Le tout est sous tendu par le contexte culturel :

anglo- saxon et protestant aux Pays-Bas, latin et catholique en France.

«Ainsi, l'homme qui, à la différence du singe adore le médicament, possède le privilège de manger sans faim, boire sans soif, de s'accoupler sans déterminisme endocrinien, de consommer des médicaments, de les aimer sans propriété pharmacodynamique raisonnable»
(P. Montastruc, cité dans Prescrire 254).

Essayons de comprendre cette exception culturelle, d'affiner les raisons de notre comportement de prescripteur atypique (de médicament mais sans doute également d'examens complémentaires : pourquoi tant de biologie et d'imagerie et aussi peu de TDR?) pour tenter de l'infléchir.

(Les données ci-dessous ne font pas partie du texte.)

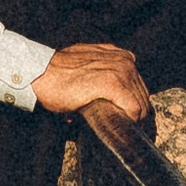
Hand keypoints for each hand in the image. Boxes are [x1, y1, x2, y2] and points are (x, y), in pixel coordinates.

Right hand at [33, 40, 151, 125]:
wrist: (42, 74)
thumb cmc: (59, 72)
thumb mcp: (86, 62)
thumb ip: (102, 69)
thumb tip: (106, 93)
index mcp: (121, 56)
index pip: (140, 86)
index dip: (135, 104)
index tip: (127, 117)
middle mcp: (124, 61)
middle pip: (143, 96)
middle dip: (136, 114)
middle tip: (123, 127)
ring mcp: (120, 71)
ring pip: (141, 104)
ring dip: (134, 120)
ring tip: (120, 129)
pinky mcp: (113, 84)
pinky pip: (133, 108)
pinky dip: (130, 120)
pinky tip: (120, 125)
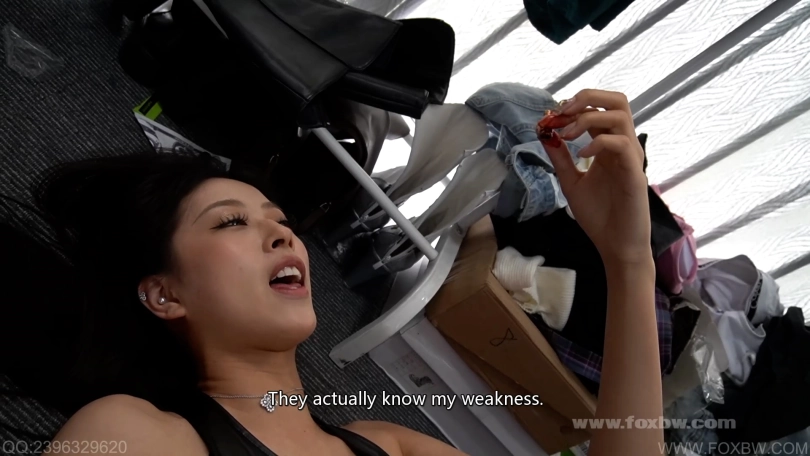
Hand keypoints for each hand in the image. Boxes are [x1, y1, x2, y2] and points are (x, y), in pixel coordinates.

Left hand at [541, 89, 651, 266]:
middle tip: (561, 112)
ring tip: (566, 134)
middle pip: (616, 100)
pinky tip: (581, 156)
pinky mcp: (635, 172)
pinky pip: (622, 144)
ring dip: (588, 119)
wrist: (616, 245)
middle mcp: (623, 145)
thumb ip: (560, 158)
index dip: (573, 106)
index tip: (550, 118)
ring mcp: (631, 157)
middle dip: (586, 98)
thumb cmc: (599, 216)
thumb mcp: (571, 182)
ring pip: (620, 116)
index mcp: (608, 145)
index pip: (598, 109)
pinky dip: (598, 143)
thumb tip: (544, 135)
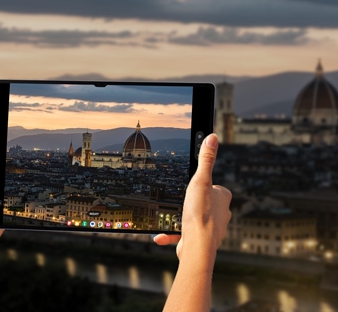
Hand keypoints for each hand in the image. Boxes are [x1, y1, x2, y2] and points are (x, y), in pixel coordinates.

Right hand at [153, 133, 231, 259]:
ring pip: (195, 219)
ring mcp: (211, 229)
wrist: (197, 246)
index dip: (205, 185)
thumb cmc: (201, 214)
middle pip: (205, 202)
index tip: (194, 184)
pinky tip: (161, 235)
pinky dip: (173, 234)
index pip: (216, 187)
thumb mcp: (200, 180)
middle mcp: (221, 214)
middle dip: (193, 202)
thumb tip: (212, 137)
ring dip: (182, 219)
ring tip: (171, 217)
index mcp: (223, 198)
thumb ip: (206, 160)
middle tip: (180, 200)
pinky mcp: (199, 240)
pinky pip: (185, 234)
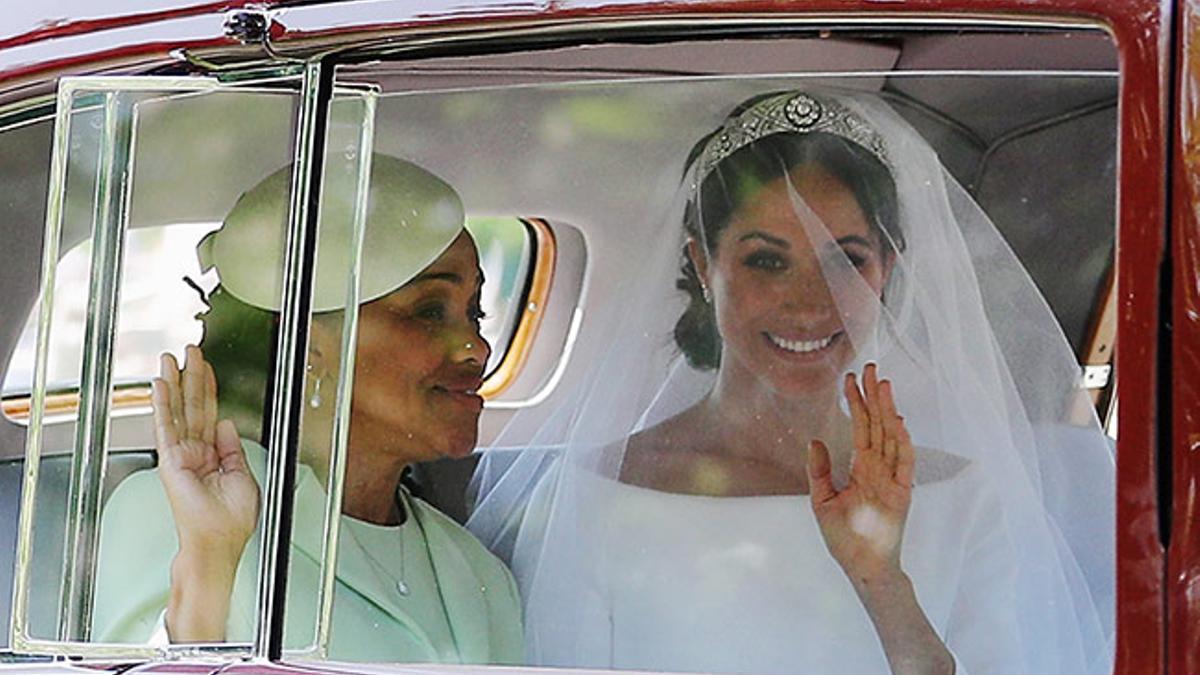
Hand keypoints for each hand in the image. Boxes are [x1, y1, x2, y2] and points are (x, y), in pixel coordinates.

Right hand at [153, 345, 259, 558]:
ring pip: (178, 411)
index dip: (211, 391)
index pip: (212, 416)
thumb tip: (227, 424)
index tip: (208, 370)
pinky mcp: (170, 461)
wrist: (216, 544)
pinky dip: (162, 404)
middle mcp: (195, 454)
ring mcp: (181, 456)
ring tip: (172, 358)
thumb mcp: (243, 478)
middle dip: (192, 378)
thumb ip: (233, 449)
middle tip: (191, 351)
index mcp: (214, 458)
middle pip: (194, 407)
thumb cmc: (230, 524)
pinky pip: (166, 427)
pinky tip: (160, 385)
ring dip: (175, 383)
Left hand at [806, 363, 915, 587]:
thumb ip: (820, 471)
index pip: (860, 428)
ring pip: (891, 437)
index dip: (856, 403)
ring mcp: (892, 479)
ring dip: (887, 410)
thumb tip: (815, 440)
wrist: (861, 565)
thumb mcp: (822, 500)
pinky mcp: (903, 493)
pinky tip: (898, 421)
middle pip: (877, 425)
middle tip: (869, 367)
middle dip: (873, 396)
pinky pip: (904, 464)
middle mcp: (879, 469)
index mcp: (862, 468)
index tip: (851, 379)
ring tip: (882, 384)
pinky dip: (903, 443)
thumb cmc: (844, 538)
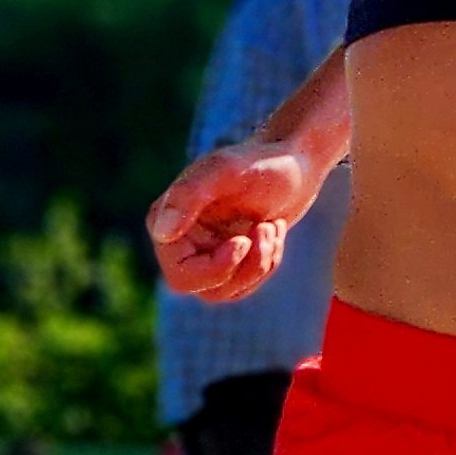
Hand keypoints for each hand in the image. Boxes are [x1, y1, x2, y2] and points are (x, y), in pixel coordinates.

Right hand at [147, 140, 321, 301]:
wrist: (293, 164)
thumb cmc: (259, 163)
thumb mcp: (225, 171)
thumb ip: (188, 196)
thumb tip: (162, 234)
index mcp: (165, 220)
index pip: (182, 276)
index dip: (217, 269)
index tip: (244, 241)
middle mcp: (179, 240)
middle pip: (206, 289)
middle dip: (245, 267)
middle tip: (265, 228)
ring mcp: (202, 253)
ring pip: (229, 291)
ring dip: (261, 261)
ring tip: (271, 224)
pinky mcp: (227, 260)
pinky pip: (245, 285)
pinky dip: (267, 261)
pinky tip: (273, 229)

Et, dans le domaine de l'antibiothérapie, c'est une des missions d'Antibiolor.

Dr J. Birgé, Vice Président du Réseau Antibiolor

 

(1) S. Rosman. La pratique de la prescription des médecins généralistes en France et aux Pays Bas. Rapport intermédiaire pour la CNAMTS. Centre de Recherche Médecine, Sciences, Santé, Société (INSERM U750, CNRS UIMR 8169) octobre 2006.

L’auteur de cet article tient à la disposition des lecteurs l'ensemble des références bibliographiques.

Remerciements : à Y. Clémence, qui a bien voulu confier le document de S. Rosman à Jacques Birgé.